Bert Hazell was born in Attleborough, Norfolk on 18 April 1907. His father, a horseman on a farm, earned fifteen shillings for a seven-day week and was pleased to join the army in 1915 in order to improve his pay. At the end of the war, the family moved to Silfield near Wymondham where his father was employed as head horseman.
Bert saw the degradation of the farm labourers who were valued in summer, but then largely cast aside in winter and forced to work breaking stones for road repairs in order to keep themselves from the workhouse.
The family attended the Primitive Methodist chapel in Silfield. In retrospect Bert valued the influence of the Christian Endeavour group which had given him the confidence to speak in public and prepare and communicate material to present to others.

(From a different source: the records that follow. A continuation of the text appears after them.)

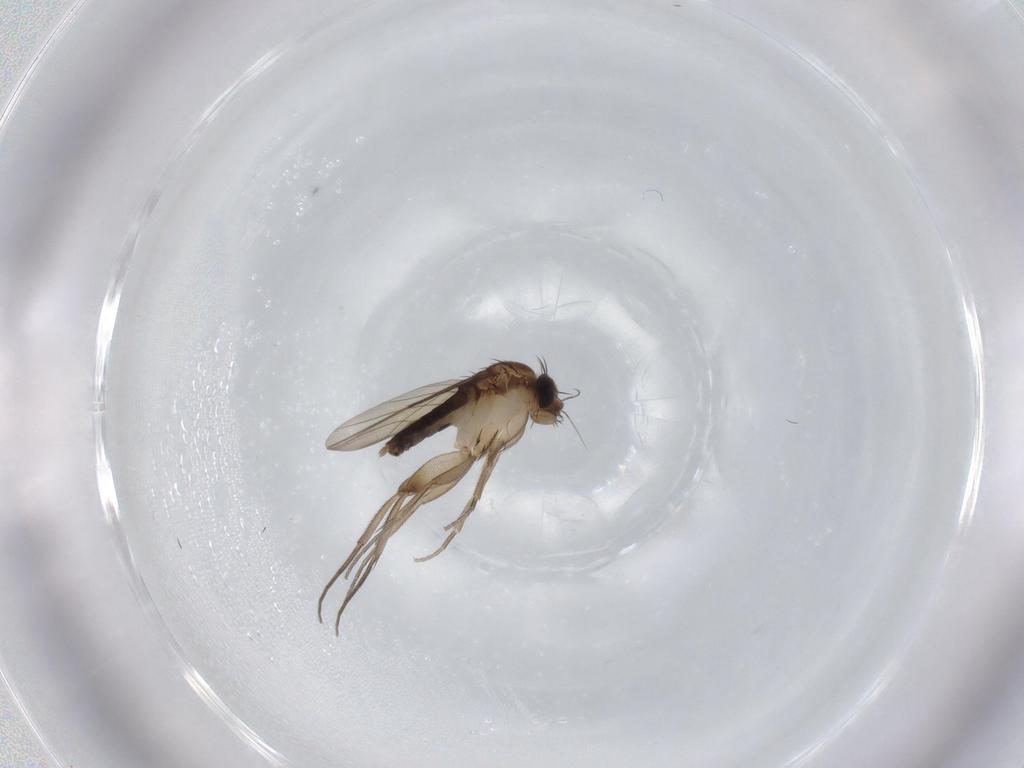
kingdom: Animalia
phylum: Arthropoda
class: Insecta
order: Diptera
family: Phoridae
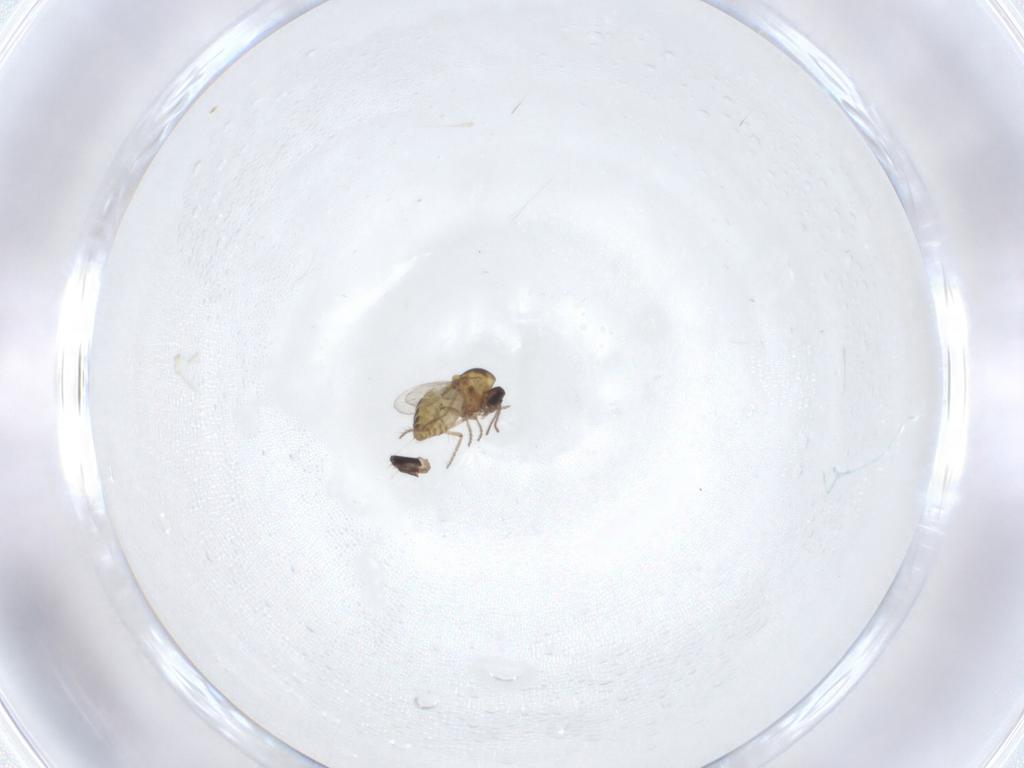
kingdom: Animalia
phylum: Arthropoda
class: Insecta
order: Diptera
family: Ceratopogonidae
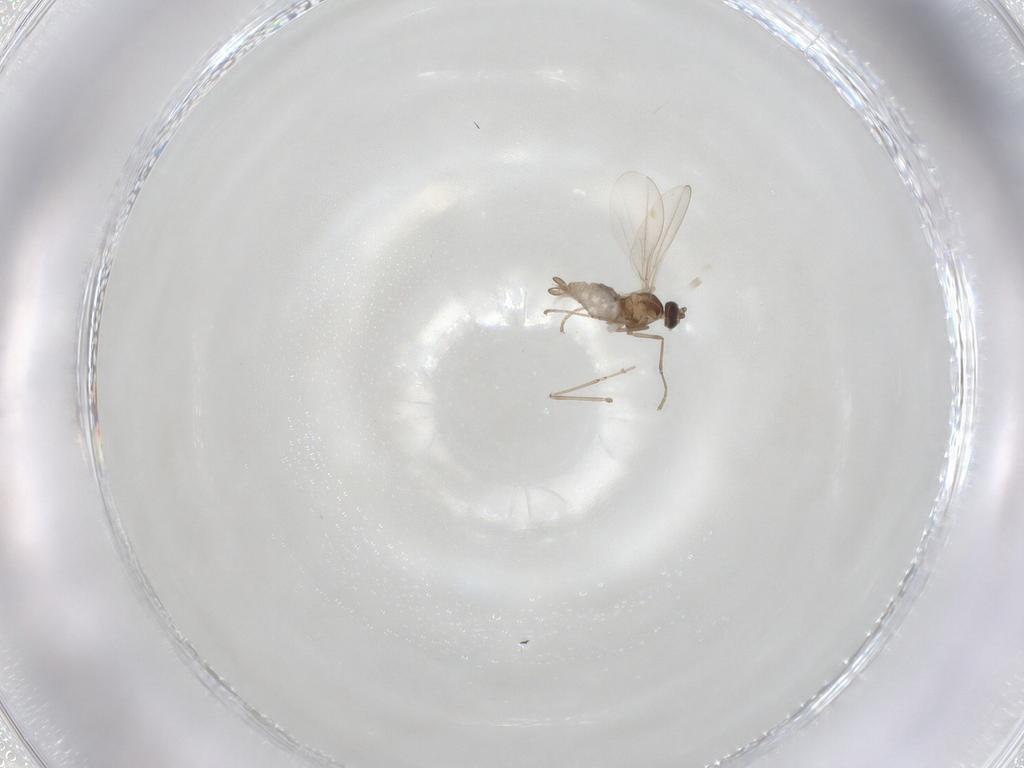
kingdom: Animalia
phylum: Arthropoda
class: Insecta
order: Diptera
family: Cecidomyiidae
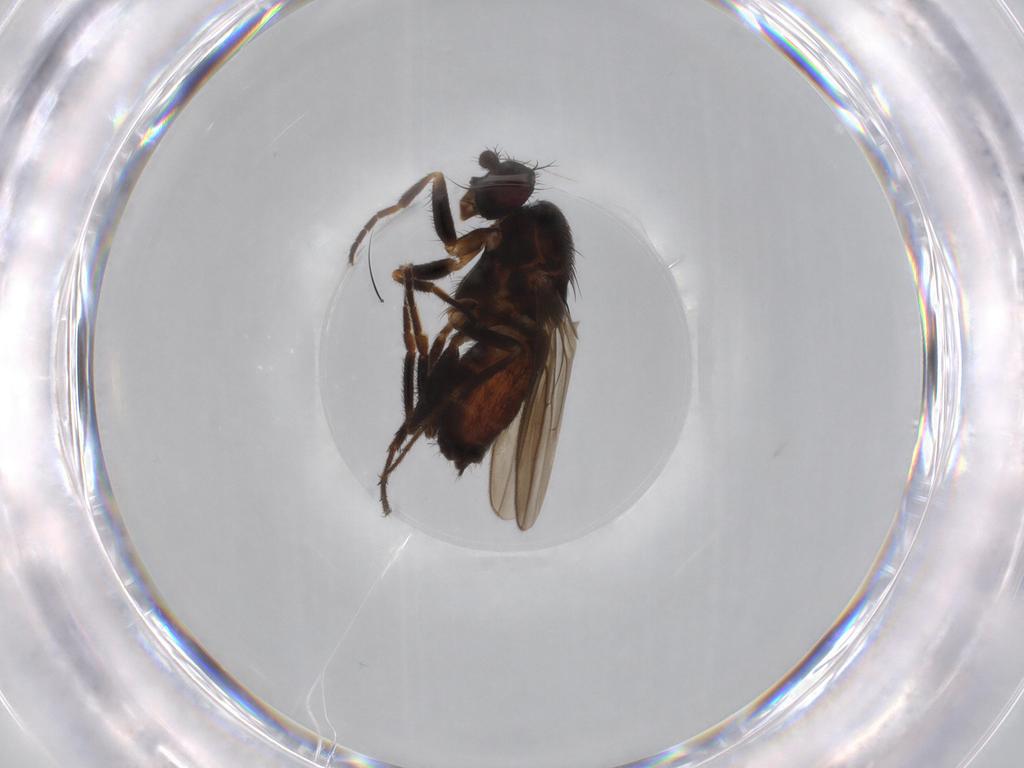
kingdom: Animalia
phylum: Arthropoda
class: Insecta
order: Diptera
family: Sphaeroceridae
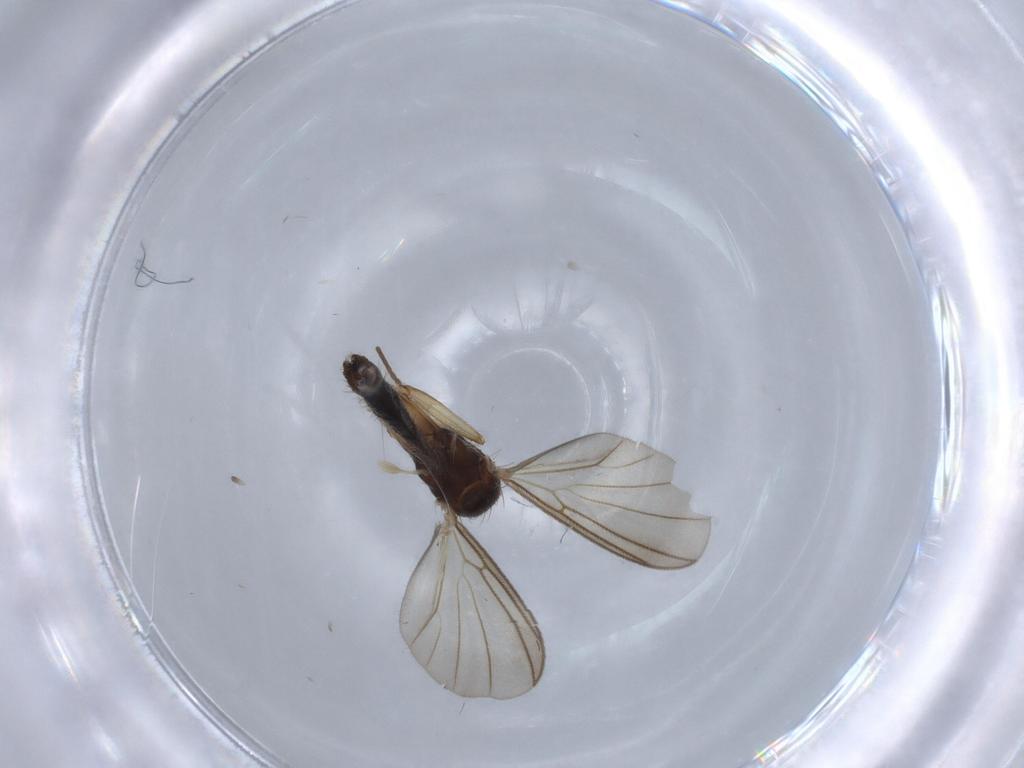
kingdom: Animalia
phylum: Arthropoda
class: Insecta
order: Diptera
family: Mycetophilidae
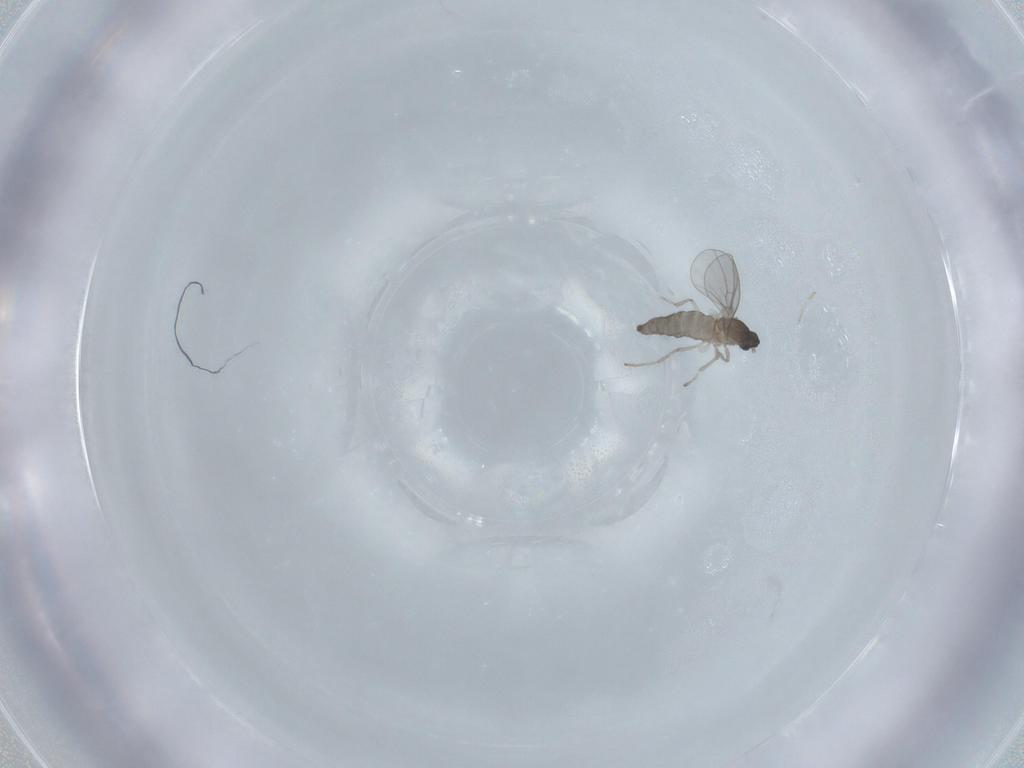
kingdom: Animalia
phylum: Arthropoda
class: Insecta
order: Diptera
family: Cecidomyiidae
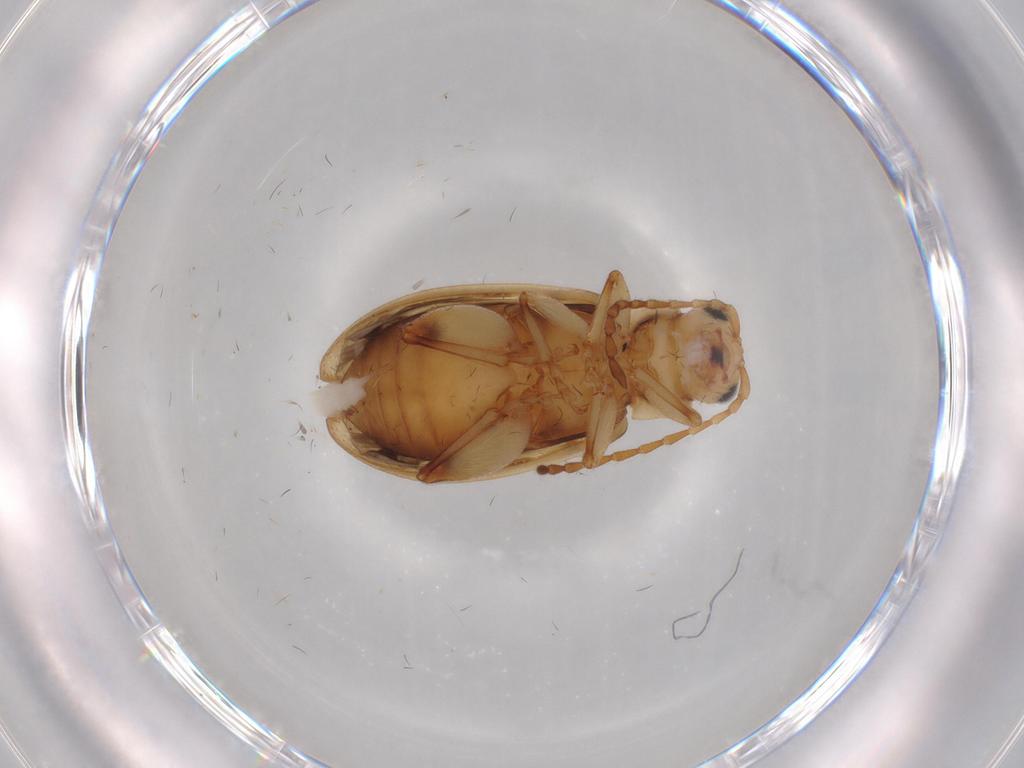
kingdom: Animalia
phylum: Arthropoda
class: Insecta
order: Coleoptera
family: Chrysomelidae
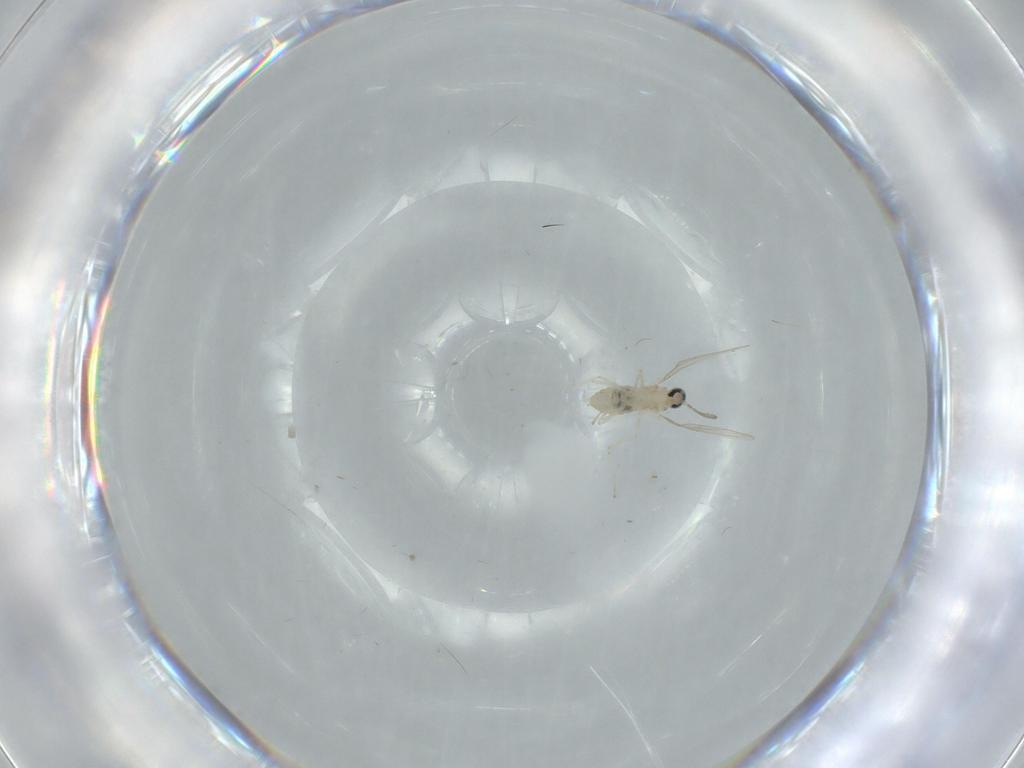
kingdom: Animalia
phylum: Arthropoda
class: Insecta
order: Diptera
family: Cecidomyiidae
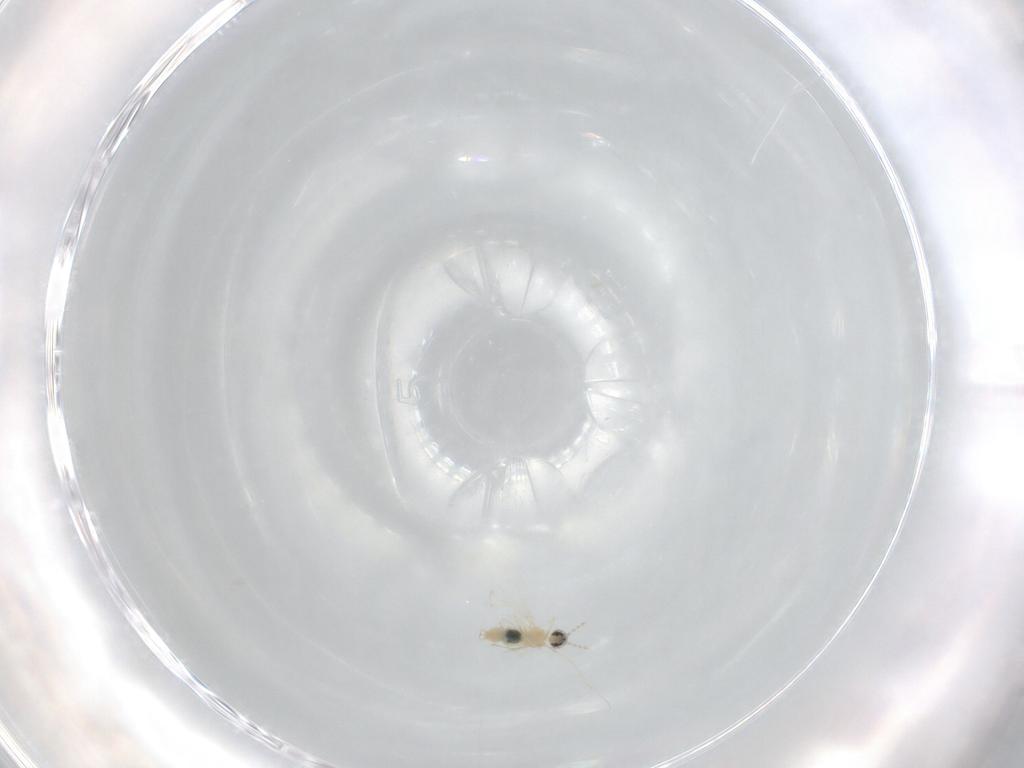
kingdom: Animalia
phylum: Arthropoda
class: Insecta
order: Diptera
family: Cecidomyiidae
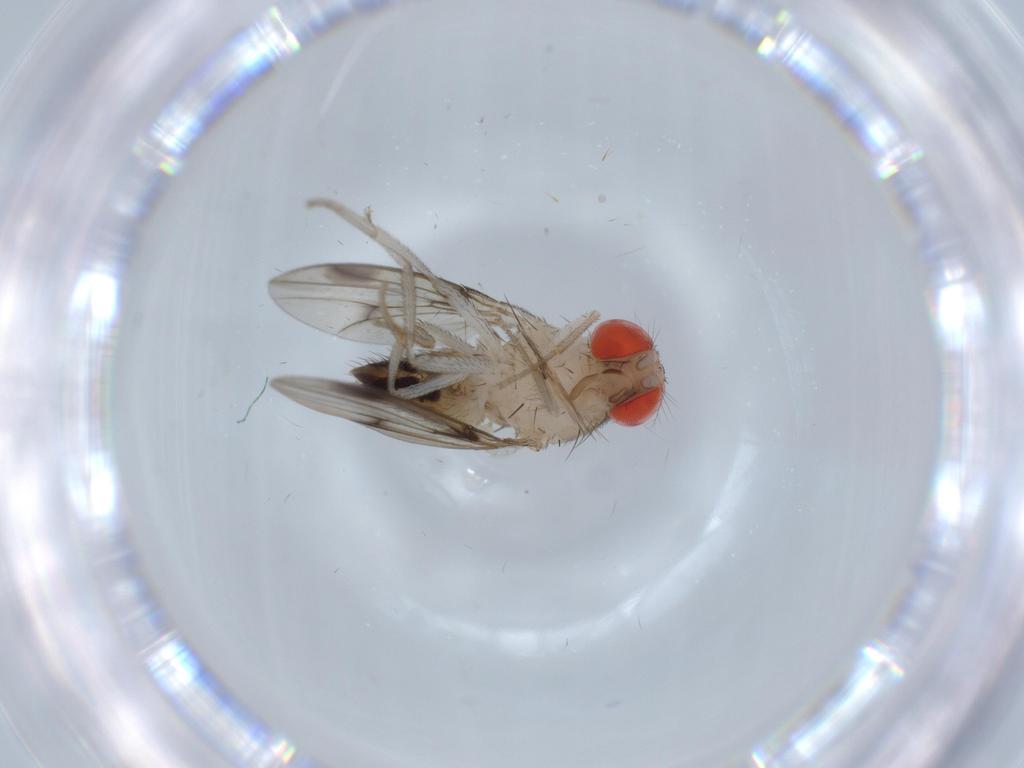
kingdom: Animalia
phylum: Arthropoda
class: Insecta
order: Diptera
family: Drosophilidae
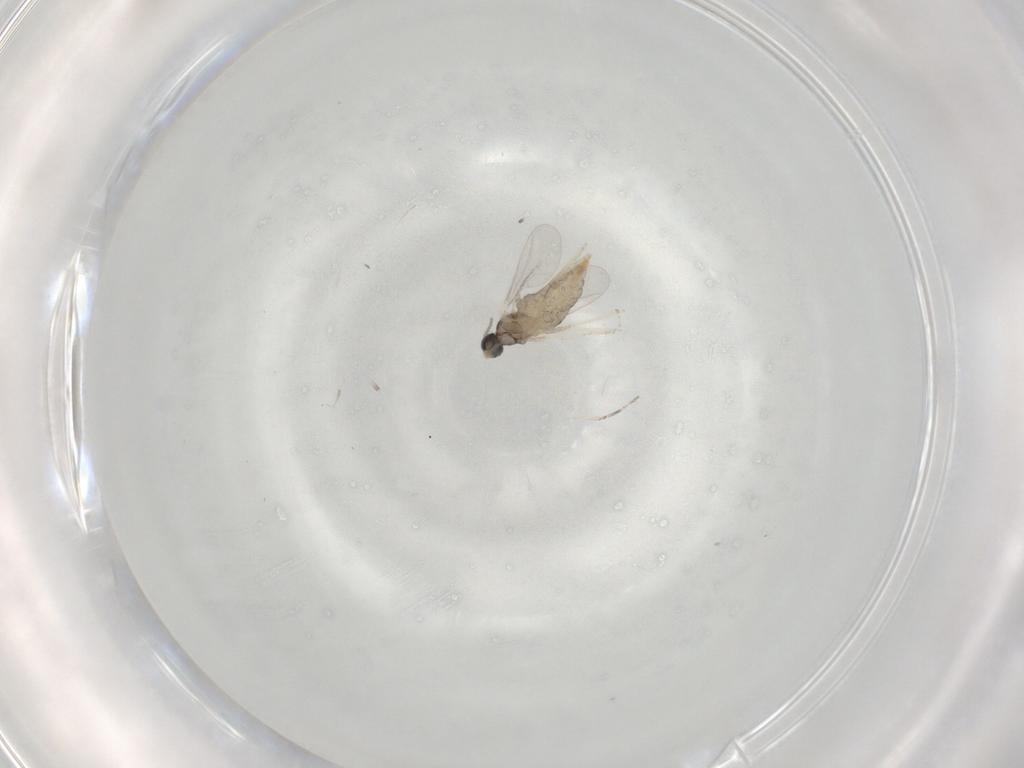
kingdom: Animalia
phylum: Arthropoda
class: Insecta
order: Diptera
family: Cecidomyiidae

In 1921 he began work on a farm. His earnings were pitifully meagre following the slump in wages in the 1920s. Over two years his pay was halved to 7/6d a week whilst his father's wages dropped to just 25 shillings each week. When in 1923 the farmers threatened to cut wages still further to 18 shillings for men with 4/6d for boys, the great strike of Norfolk farm workers began. Hazell was much involved and came into contact with George Edwards and Edwin Gooch.
When the farm where he worked changed hands in 1933, the new owner insisted that Bert should cease his political work or else leave the farm. He left. A very short time afterwards he was offered the job of Secretary-Agent in the East Norfolk constituency Labour Party. He was then just 26 years old.
In 1938 he became Organiser of the National Union of Agricultural and Allied Workers in Yorkshire. He was appointed to several union national committees as well as the Agricultural Wages Board on which he served for 35 years. He became President of the union in 1966 and served for twelve years. He led a delegation of union members to the Soviet Union during the Cold War. He was also a magistrate.
In 1964 he was the last-minute candidate for North Norfolk on the death of the sitting MP Edwin Gooch and was elected with a majority of 53 votes. He was re-elected in 1966, but was defeated in 1970. He was Vice-Chairman of the Parliamentary Agricultural Group and served on many committees.
In 1946 he was awarded an MBE for services to agriculture and in 1960 was awarded a CBE for services to industry. In 1984 he received an honorary degree from the University of York. He died on 11 January 2009.